More and more brands will hire content creators in-house who:
1.Have built-in audiences;
2. Have audience + platform expertise.
These content creators will become the faces of the brands they represent, especially in B2B. People trust people more than companies. Expertise is key to building trust with your audience. Investment in creators will need to continue to grow.
We buy from those we know, we like, and we trust. It’s as simple as that. Marketing’s challenge for the last 70+ years has been how to establish that one-to-one relationship at scale. Social media has for the first time made that possible. Now there is an immense opportunity to activate employees to advocate for their company on social media. Not only does every employee have a network, they have a stronger bond with the people in and around that network than a brand will ever be able to achieve. There’s no question that the marketing winners will be those that empower the people in and around their organizations–employees, customers, partners, etc.–to strengthen their connection with prospective buyers.
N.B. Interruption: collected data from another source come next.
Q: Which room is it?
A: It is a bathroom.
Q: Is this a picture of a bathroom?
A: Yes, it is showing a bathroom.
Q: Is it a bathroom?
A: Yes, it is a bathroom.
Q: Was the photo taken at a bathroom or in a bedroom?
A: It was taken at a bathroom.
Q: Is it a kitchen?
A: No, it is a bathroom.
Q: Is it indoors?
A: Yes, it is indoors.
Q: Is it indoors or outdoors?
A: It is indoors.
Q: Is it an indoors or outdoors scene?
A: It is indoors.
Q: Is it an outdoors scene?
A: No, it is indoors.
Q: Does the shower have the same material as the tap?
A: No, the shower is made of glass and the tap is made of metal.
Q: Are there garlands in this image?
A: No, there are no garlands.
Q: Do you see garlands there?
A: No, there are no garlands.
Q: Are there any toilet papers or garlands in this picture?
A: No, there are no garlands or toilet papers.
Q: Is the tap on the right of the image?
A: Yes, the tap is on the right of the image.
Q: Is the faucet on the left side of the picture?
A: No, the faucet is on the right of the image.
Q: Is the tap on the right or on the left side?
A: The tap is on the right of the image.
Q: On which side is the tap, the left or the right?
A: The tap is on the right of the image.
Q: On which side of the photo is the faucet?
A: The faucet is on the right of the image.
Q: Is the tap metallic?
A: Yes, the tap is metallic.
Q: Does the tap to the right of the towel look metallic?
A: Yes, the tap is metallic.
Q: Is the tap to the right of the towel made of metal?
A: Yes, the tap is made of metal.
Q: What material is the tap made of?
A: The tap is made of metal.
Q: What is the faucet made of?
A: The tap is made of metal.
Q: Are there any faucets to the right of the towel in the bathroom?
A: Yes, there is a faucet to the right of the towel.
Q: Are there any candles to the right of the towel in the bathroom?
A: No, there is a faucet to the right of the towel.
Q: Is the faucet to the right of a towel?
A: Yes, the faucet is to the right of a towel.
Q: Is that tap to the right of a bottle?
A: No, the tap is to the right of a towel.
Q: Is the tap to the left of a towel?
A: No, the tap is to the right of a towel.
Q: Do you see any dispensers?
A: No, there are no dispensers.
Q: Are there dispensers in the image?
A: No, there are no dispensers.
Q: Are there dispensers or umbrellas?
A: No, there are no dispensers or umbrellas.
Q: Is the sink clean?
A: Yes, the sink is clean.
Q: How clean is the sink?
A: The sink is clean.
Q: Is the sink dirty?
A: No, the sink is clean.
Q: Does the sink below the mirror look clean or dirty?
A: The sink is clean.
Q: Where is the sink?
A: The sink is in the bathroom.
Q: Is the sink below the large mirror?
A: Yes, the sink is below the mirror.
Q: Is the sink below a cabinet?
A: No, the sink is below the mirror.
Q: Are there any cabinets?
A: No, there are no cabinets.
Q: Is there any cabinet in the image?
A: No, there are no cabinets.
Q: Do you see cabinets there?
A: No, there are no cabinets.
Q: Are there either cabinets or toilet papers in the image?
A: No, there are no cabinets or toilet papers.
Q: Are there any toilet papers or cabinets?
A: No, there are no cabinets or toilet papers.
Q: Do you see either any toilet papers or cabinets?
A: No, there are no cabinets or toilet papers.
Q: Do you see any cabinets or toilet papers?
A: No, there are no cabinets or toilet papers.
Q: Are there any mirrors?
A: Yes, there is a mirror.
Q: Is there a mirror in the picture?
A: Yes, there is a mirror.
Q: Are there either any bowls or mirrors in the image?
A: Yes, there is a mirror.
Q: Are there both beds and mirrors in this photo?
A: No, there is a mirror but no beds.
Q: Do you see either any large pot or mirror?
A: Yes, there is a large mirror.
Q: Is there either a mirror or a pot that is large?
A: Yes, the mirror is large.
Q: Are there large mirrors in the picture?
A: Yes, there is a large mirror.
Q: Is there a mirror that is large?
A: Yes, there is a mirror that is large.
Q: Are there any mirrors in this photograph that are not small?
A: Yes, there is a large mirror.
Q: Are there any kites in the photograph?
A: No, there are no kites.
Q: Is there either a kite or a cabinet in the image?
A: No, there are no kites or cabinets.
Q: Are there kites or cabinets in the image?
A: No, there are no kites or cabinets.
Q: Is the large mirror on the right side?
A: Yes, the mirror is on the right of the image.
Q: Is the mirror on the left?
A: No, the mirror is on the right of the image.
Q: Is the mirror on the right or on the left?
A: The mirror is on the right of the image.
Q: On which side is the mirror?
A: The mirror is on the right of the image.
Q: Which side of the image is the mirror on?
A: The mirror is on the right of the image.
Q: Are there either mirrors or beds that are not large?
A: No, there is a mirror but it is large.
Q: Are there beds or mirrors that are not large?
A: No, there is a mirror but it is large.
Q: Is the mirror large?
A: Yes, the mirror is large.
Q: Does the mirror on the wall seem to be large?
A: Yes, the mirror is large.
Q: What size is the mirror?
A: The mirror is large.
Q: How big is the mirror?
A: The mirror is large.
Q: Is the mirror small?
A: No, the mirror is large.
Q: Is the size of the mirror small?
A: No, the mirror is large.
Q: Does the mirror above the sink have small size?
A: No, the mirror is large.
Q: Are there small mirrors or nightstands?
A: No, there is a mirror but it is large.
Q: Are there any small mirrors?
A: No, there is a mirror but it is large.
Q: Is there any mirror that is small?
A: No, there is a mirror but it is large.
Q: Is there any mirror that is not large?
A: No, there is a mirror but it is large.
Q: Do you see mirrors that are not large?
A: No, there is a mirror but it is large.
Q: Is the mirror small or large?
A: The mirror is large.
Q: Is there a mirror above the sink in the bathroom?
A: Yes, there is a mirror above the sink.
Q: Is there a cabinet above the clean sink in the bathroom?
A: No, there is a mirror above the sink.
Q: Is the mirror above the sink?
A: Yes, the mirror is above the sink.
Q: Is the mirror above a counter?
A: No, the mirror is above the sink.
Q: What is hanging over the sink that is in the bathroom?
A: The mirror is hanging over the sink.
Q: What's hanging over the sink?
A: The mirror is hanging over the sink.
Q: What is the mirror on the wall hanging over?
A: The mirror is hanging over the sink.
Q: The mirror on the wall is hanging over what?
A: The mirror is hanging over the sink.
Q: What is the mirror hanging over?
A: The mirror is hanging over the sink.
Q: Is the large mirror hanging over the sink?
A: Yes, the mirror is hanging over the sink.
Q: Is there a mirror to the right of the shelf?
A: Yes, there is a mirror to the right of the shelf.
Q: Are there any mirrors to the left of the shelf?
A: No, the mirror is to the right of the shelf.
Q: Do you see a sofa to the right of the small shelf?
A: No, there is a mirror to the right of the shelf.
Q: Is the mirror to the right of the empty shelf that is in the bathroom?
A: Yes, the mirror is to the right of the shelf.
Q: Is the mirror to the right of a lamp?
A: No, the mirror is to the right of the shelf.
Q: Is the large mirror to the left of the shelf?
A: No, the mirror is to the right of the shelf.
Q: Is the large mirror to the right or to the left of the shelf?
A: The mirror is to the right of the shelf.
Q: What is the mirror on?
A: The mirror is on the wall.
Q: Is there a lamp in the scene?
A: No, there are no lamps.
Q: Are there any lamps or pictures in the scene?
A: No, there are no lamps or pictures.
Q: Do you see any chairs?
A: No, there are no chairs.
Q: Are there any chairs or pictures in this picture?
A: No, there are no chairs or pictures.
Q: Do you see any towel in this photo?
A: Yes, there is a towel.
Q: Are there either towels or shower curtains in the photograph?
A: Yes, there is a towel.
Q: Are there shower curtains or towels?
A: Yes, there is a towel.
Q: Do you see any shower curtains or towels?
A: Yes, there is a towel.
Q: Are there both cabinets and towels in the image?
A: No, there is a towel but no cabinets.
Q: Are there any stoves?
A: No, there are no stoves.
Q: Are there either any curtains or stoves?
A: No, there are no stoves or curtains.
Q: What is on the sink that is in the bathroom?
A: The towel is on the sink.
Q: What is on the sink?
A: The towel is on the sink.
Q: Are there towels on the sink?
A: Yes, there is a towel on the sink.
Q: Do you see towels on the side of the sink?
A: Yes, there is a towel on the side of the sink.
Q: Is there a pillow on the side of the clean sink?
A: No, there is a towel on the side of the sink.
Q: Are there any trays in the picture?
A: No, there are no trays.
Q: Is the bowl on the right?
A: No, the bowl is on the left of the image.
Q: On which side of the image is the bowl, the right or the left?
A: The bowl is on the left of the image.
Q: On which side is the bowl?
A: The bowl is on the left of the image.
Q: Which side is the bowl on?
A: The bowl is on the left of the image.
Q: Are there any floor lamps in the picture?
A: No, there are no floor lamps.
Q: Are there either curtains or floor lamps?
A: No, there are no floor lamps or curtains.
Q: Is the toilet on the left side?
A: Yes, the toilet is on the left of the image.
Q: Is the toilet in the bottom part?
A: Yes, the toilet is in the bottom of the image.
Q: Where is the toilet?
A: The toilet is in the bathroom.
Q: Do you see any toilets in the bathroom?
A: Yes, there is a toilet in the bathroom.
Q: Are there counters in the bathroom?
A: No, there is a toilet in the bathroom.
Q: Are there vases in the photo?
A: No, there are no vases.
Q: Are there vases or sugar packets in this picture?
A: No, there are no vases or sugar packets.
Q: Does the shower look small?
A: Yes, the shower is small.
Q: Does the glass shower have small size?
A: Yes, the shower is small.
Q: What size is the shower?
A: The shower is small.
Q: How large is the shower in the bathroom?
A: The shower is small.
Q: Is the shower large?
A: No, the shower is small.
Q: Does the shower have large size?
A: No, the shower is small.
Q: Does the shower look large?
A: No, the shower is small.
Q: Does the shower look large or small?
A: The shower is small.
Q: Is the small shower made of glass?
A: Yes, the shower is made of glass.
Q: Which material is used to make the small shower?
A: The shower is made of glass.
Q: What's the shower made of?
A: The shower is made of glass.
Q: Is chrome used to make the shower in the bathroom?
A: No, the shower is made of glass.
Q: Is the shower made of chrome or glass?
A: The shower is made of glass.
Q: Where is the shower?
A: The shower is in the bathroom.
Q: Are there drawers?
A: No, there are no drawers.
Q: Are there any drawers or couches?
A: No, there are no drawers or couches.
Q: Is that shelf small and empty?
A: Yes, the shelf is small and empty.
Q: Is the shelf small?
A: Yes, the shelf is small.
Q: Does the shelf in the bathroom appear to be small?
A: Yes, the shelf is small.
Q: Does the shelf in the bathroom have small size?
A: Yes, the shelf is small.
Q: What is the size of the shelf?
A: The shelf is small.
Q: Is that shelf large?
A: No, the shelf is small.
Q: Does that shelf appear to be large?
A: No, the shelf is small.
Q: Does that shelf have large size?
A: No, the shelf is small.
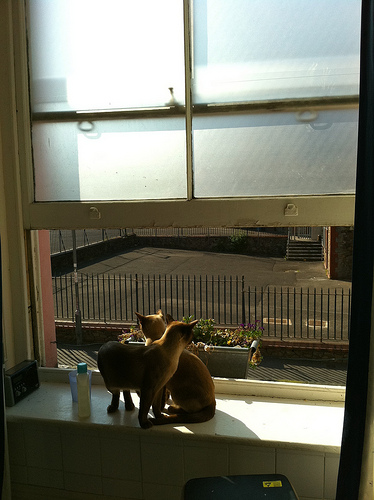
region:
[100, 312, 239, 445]
Two cats sitting on a window sill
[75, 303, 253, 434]
Two animals staring out of an open window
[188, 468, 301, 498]
A black trash can beneath the window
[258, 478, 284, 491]
A small yellow sticker on the black object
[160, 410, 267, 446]
The shadow of the cat on the window sill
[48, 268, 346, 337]
A black metal fence outside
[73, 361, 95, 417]
A bottle resting by the cats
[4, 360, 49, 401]
A small black radio on the window sill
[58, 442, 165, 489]
Square white tiles on the wall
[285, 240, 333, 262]
A small stairwell outside of the window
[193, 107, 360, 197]
A glass window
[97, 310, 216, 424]
Two cats sitting by a window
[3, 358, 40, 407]
A radio on a window sill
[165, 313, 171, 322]
A cat's left ear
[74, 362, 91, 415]
A bottle of some lotion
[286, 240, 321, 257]
Steps surrounded by a fence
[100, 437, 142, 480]
A piece of tile on a wall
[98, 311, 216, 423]
Cats getting cozy by each other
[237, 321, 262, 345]
Purple flowers in a garden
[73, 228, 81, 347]
A pole outside of a building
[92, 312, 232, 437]
two cats on the ledge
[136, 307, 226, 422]
cat sitting on the ledge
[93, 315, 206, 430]
cat standing on the ledge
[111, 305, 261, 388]
planter with plants in it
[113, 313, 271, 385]
planter in the window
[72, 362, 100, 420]
white bottle with a blue cap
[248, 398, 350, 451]
light shining on the ledge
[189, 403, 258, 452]
shadow from the cat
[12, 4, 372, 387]
window is partially open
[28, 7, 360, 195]
frosted glass on the window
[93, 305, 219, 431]
The cats in the window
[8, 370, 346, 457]
The windowsill the cats are on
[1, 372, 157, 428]
The part of the windowsill in shadows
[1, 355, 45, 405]
The radio next to the window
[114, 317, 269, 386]
The planters with the flowers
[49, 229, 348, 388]
The ground made of asphalt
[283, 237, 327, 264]
The stairs in the background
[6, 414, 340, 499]
The white tiles on the wall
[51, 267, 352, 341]
The wrought iron fence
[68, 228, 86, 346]
The large silver post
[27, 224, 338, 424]
Two cats on a window ledge.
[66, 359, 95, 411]
A white bottle with a blue lid.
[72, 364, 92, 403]
Clear liquid in a glass on the window ledge.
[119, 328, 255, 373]
A planter outside of the window.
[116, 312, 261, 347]
Green and brown plants in the planter.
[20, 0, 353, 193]
Window glass covered with white paper.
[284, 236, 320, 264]
A stairway next to a brick wall.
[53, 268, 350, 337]
A metal fence outside of the window.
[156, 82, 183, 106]
A window lock behind paper.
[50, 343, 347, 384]
A shadow of the fence on the ground.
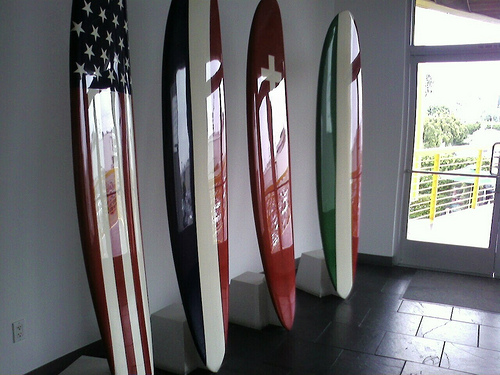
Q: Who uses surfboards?
A: Surfers.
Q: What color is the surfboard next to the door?
A: Green, white, and red.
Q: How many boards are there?
A: Four.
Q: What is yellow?
A: Railing.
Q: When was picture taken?
A: Daytime.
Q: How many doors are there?
A: One.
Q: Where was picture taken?
A: Along the surfboard wall.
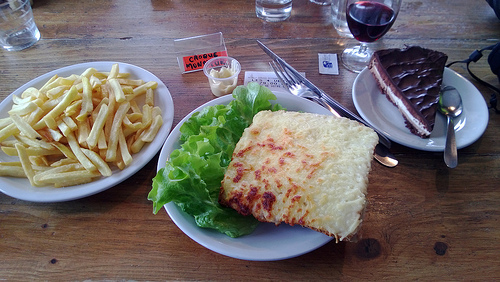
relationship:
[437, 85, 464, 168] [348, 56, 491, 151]
spoon resting on a plate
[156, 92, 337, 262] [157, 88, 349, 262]
plate of food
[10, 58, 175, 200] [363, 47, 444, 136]
plate with food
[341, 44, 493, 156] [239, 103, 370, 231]
plate with food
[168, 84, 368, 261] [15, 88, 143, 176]
plate with food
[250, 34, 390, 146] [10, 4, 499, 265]
knife on table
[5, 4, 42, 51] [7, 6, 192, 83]
bottle on table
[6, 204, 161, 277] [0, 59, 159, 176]
table with food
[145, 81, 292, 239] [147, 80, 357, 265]
lettuce on plate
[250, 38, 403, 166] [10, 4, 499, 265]
metal fork on table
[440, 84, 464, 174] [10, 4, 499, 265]
spoon on table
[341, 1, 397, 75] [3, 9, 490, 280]
glass on table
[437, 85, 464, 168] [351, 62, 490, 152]
spoon on plate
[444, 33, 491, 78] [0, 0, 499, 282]
black wire has table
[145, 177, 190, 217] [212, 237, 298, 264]
lettuce on plate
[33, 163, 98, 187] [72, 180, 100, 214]
french fry on plate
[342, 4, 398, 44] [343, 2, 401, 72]
beer in glass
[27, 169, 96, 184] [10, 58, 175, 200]
french fry on plate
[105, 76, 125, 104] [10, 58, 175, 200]
french fry on plate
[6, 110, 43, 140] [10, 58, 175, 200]
french fry on plate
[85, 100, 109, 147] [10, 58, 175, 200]
french fry on plate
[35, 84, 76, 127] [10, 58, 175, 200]
french fry on plate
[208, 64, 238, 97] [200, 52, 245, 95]
condiment in small container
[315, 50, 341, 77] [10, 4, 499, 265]
salt package on table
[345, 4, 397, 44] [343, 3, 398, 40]
wine in glass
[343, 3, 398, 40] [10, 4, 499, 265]
glass on table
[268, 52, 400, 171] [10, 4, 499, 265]
fork on table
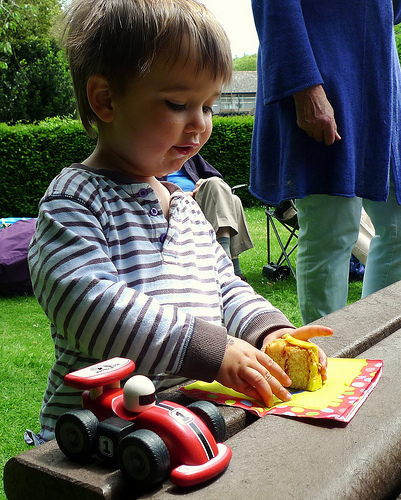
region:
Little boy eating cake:
[25, 1, 277, 403]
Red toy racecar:
[47, 344, 238, 491]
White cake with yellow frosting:
[257, 328, 337, 400]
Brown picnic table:
[231, 426, 399, 498]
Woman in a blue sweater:
[237, 0, 400, 303]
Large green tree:
[3, 0, 69, 123]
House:
[232, 67, 258, 113]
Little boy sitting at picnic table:
[31, 1, 280, 381]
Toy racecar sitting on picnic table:
[45, 347, 240, 492]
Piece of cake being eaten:
[259, 330, 334, 394]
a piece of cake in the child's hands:
[256, 331, 323, 394]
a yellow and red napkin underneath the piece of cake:
[178, 351, 389, 423]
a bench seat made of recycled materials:
[2, 251, 400, 496]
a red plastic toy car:
[48, 349, 236, 493]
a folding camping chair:
[251, 189, 326, 285]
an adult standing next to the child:
[246, 1, 400, 324]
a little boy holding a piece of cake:
[27, 1, 335, 466]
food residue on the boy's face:
[157, 148, 185, 168]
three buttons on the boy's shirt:
[136, 187, 170, 246]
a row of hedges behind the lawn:
[0, 109, 288, 219]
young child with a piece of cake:
[32, 2, 336, 428]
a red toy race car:
[54, 352, 237, 490]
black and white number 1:
[95, 431, 116, 458]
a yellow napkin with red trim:
[166, 355, 380, 429]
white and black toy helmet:
[119, 369, 160, 412]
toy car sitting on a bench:
[5, 335, 285, 497]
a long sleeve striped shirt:
[27, 158, 303, 381]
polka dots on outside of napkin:
[170, 359, 400, 423]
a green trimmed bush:
[3, 109, 259, 231]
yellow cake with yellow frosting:
[260, 339, 330, 392]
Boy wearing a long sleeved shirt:
[29, 159, 297, 441]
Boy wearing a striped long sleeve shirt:
[20, 159, 304, 446]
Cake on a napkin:
[179, 332, 384, 424]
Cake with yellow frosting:
[252, 328, 324, 391]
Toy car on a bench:
[56, 351, 233, 489]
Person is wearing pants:
[291, 173, 398, 331]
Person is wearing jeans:
[289, 178, 391, 329]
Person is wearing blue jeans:
[291, 178, 394, 340]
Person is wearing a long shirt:
[243, 1, 399, 210]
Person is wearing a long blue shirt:
[246, 0, 396, 209]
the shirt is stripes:
[32, 162, 272, 387]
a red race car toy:
[75, 338, 193, 490]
There's a transformation that has happened and the continuum is shifting from branded entertainment and long form mass content, to more experiential community focused connections. While brands have begun working closer with defined Influencers, in reality the new influencers are the consumers that make things viral, get things trending and create the “trends.” Brands must focus not only on communities of interest, but also shift the measurement, credit and narrative from the brand to the audience. The observers are as important as those they observe.
When building a community as part of your business brand, the need to speak truthfully and authentically is vital. A misstep can present itself in two ways: disingenuous or disconnected from what you stand for. Now more than ever it's key to be truth keepers at heart and build trustful relationships with your customer.
In the last two years, we have witnessed the rise of micro and nano communities - and with it, micro and nano influencers who are seen by their followers to be more authentic, trustworthy, and dependable.
The question for us marketers therefore is (a) How do brands find these communities and their influencers, and (b) How do brands scale them to a critical mass without these communities and influencers losing their authenticity?